Da una penosa sensación leer algunas crónicas políticas del momento. Se pronostican crisis, cambios de ministros, estrategias electorales, «tapados» imaginarios, retratos-robot y conspiraciones de palacio. Y fuera de ese minipanorama se halla la elite la verdadera crisis, la de nuestra economía, la de nuestros ejércitos, laboral y empresarial, motores de nuestra vida civil colectiva.

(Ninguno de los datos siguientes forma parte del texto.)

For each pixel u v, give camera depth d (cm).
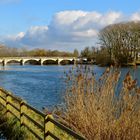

¿Puede el receso parlamentario presente servir de reflexión sobre este punto, cuando se acaba la década y empiezan los veinte últimos años del siglo XX? ¿Seremos capaces de superar el mezquino partidismo y las magnificadas naderías, para afrontar con decisión y mirando al interés general los graves contratiempos que nos amenazan? Si hubiéramos de sintetizar en breves palabras lo esencial de los años setenta, en perspectiva. histórica, lo haríamos así: España realizó en esa década la transición política y sufrió al mismo tiempo una profunda y grave crisis económica. Esperemos a que se haga lo preciso para que la última no devore a la primera.